DeepVest is an interesting company, led by Toby Wade, which sees a big future in providing advice to investors, including family offices trying to find a way through the AI thicket. It is marketing a product called AdvisorLab, which uses underlying data to help check portfolios for hidden fees, tax inefficiencies, portfolio concentration, asset-allocation misalignment, and rebalancing.
Large investors are using DeepVest, and others are developing bespoke solutions. According to Dell Technologies, a leading European trading house is investing $1.2 billion in data centres that support AI-driven forecasts for 50,000 financial instruments and in building solutions that can be scaled to handle data growth and speed.
DeepVest is sceptical about the ability of AI large language models, which evolved from text predictors, to become massive research engines.

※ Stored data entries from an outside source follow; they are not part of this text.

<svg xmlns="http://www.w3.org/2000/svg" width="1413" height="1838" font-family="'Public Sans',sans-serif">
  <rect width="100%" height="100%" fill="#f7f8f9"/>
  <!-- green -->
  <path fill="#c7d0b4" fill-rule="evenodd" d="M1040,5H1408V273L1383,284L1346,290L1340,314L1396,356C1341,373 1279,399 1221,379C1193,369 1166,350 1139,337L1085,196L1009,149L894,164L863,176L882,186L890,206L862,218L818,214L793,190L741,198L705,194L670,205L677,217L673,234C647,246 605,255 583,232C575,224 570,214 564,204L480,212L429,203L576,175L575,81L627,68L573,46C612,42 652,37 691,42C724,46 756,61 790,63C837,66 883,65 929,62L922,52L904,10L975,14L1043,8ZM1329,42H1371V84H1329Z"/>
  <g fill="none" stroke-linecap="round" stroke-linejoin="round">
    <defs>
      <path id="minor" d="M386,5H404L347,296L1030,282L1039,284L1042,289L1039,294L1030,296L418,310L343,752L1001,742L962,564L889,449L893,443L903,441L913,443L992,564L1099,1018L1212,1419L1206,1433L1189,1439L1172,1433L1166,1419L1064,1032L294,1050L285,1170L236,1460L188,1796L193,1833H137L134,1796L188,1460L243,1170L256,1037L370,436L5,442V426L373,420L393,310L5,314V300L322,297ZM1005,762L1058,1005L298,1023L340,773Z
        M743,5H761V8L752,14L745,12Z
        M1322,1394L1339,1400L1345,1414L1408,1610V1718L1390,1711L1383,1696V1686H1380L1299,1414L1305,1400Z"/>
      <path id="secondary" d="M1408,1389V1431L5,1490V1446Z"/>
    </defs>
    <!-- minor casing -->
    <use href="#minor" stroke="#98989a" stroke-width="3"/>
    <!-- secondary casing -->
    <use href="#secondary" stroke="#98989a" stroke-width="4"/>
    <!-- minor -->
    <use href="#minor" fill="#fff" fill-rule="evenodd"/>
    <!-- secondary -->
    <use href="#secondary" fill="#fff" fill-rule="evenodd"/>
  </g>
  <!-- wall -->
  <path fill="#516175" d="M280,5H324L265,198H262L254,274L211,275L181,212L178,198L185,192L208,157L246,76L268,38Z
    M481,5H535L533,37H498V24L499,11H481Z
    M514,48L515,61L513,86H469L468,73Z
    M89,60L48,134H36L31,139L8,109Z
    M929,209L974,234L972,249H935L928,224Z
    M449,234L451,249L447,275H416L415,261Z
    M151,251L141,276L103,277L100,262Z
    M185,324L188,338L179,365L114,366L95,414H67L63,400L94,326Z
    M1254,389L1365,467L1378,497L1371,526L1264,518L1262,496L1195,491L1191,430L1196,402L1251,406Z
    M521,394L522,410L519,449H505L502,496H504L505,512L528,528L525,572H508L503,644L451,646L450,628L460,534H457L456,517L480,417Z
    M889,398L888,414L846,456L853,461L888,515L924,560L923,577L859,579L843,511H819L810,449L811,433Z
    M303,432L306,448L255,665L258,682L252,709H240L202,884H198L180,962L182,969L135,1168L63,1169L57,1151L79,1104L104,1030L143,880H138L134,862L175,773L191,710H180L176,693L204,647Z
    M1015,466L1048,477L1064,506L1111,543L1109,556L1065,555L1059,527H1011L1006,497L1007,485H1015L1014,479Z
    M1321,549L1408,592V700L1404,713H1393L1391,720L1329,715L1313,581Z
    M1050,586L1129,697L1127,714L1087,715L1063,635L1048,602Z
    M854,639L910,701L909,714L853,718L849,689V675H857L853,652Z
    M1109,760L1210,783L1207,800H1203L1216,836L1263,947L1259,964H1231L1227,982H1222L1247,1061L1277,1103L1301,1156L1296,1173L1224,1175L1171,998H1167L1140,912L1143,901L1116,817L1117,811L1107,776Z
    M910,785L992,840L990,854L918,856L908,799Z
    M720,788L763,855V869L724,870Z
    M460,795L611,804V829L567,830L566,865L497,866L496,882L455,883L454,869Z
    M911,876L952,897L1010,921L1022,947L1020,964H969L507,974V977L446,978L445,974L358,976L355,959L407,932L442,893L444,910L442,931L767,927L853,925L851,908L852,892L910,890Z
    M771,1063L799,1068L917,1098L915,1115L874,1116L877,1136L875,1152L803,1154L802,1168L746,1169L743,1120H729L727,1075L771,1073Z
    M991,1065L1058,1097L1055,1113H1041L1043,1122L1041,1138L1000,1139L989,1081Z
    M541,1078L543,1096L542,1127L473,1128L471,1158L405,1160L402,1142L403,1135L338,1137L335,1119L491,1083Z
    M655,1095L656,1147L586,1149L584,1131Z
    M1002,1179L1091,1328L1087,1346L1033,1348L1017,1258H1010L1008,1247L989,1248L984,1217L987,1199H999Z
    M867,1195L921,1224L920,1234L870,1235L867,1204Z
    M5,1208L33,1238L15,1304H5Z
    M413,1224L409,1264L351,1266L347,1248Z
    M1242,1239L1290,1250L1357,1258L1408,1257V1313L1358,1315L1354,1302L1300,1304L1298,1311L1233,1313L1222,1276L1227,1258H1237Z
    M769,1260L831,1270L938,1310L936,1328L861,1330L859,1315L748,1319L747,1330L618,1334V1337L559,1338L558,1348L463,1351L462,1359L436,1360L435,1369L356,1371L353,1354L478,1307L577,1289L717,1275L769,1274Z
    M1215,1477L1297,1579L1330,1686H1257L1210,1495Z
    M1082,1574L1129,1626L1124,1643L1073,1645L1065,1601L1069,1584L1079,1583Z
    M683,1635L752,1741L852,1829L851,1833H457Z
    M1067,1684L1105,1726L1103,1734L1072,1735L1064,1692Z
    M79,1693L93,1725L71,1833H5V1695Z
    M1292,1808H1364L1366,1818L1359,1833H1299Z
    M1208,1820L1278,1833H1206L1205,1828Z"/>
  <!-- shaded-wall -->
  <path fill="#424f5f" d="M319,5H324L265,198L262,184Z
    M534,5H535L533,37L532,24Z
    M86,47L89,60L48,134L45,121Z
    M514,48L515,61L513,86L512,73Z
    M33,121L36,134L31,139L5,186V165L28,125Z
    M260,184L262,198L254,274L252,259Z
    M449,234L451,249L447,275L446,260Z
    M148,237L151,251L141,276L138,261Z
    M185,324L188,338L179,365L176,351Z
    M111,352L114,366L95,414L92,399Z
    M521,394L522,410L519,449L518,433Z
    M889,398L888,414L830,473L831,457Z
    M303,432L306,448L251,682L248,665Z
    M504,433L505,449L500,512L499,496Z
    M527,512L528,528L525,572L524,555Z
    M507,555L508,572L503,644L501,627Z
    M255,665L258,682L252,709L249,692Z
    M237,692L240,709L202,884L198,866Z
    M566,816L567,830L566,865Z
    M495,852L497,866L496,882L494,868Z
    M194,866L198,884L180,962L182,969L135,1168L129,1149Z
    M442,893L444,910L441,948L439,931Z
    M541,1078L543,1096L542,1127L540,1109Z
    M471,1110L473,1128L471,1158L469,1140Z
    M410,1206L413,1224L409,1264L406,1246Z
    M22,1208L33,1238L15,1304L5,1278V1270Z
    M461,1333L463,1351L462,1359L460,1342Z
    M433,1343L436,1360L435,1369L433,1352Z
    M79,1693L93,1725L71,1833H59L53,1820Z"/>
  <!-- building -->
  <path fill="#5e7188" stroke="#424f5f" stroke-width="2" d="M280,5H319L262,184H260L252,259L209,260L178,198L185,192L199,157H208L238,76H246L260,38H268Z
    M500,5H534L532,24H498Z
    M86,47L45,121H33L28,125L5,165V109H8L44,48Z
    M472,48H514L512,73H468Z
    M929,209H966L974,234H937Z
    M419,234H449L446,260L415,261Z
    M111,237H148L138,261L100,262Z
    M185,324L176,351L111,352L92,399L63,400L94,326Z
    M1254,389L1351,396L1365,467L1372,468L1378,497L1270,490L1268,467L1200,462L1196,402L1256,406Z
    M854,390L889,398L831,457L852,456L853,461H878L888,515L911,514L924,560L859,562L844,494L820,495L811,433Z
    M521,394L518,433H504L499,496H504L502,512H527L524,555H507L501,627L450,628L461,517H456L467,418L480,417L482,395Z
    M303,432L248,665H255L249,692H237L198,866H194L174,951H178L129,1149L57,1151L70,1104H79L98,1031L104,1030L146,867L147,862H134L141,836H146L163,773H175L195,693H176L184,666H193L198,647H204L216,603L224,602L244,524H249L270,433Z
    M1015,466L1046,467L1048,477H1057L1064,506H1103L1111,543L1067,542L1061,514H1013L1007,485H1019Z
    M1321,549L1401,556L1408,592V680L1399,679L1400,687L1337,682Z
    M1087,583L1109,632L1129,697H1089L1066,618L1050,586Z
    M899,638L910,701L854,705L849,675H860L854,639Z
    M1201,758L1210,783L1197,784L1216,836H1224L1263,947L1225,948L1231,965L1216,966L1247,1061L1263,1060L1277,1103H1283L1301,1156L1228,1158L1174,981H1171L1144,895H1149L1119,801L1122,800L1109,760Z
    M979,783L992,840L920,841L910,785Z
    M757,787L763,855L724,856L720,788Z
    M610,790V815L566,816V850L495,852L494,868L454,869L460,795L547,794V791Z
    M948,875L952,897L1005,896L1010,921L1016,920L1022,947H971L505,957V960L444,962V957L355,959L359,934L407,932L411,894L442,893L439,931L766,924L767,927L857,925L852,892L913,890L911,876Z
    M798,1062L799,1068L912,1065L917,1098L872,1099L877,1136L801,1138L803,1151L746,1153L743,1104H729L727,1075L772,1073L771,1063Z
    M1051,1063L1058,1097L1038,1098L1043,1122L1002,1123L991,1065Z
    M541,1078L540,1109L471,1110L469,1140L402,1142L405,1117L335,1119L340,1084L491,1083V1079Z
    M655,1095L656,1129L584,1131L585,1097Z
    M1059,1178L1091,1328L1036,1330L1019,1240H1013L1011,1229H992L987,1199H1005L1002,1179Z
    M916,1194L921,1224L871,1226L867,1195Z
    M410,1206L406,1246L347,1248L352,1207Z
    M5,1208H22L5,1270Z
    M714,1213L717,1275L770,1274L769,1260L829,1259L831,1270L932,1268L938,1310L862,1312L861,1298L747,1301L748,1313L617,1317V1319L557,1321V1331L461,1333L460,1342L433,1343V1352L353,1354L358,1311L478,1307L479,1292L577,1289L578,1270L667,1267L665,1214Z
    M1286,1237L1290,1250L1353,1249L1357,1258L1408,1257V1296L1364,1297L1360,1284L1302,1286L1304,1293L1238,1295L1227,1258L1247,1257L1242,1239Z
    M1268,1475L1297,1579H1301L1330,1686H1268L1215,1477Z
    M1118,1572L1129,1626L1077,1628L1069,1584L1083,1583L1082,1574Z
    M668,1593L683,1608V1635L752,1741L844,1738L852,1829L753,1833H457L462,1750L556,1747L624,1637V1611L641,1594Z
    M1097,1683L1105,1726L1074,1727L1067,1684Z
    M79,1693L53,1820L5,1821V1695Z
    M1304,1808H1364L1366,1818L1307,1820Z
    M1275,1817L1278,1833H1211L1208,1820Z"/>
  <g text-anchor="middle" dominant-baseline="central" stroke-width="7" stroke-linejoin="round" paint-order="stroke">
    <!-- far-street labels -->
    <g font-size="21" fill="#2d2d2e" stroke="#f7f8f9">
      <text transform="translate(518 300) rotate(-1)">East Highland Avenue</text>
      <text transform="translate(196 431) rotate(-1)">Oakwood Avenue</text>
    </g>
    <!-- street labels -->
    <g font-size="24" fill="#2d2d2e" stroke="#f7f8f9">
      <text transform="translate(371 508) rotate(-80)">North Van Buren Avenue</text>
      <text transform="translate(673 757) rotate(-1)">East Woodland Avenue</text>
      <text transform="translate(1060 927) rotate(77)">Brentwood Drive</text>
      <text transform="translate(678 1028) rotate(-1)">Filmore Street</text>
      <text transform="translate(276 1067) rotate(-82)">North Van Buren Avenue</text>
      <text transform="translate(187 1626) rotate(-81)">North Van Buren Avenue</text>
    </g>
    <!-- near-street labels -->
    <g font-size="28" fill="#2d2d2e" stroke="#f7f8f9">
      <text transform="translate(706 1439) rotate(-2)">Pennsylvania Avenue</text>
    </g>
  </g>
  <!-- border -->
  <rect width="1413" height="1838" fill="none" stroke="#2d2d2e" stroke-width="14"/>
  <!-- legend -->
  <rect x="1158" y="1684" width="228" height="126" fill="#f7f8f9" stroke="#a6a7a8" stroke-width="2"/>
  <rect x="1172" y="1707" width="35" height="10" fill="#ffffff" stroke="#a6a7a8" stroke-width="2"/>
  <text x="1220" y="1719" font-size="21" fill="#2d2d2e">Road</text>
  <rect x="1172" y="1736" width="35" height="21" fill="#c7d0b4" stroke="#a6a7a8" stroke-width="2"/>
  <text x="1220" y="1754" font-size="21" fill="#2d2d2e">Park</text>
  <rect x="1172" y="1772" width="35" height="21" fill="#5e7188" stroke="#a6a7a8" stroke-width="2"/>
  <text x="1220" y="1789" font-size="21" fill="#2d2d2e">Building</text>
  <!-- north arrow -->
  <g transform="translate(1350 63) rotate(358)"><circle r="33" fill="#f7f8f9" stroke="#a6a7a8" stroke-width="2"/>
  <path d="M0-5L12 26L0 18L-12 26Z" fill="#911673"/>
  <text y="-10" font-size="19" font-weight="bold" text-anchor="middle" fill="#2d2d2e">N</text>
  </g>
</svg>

In February, it published a white paper that said big AI providers can use the wrong data sources, hallucinate numbers, fail to compute answers, and offer results they cannot repeat.
The white paper concludes: “General-purpose AI tools are not suitable for professional investment work where accuracy, repeatability and regulatory compliance are required.”
The market’s febrile state could also challenge AI. President Donald Trump’s war against Iran, which could end up sucking capital out of the market, driven it to all-time highs by US exceptionalism. And AI could be poorly positioned to cope because, out of necessity, it relies on backwards-looking data.
A capital shortage triggered by the Iran war may (or may not) undermine big momentum trades and passive managers with a large weighting in expensive tech stocks. Private assets are eroding market transparency, exacerbating fears of a large debt bubble beneath the surface, as the value of private equity funds continues to crater.
All may, of course, be well. Efficiencies delivered by AI, plus central bank fiscal easing, could give values a boost if the Iran war ends soon.
But it’s hard to see how AI can make sense of a sudden market implosion. We could yet see a rerun of the ‘quant quake’ of 2007, when investment models froze, and hedge funds crashed amid the weird market gyrations that preceded the great financial crisis.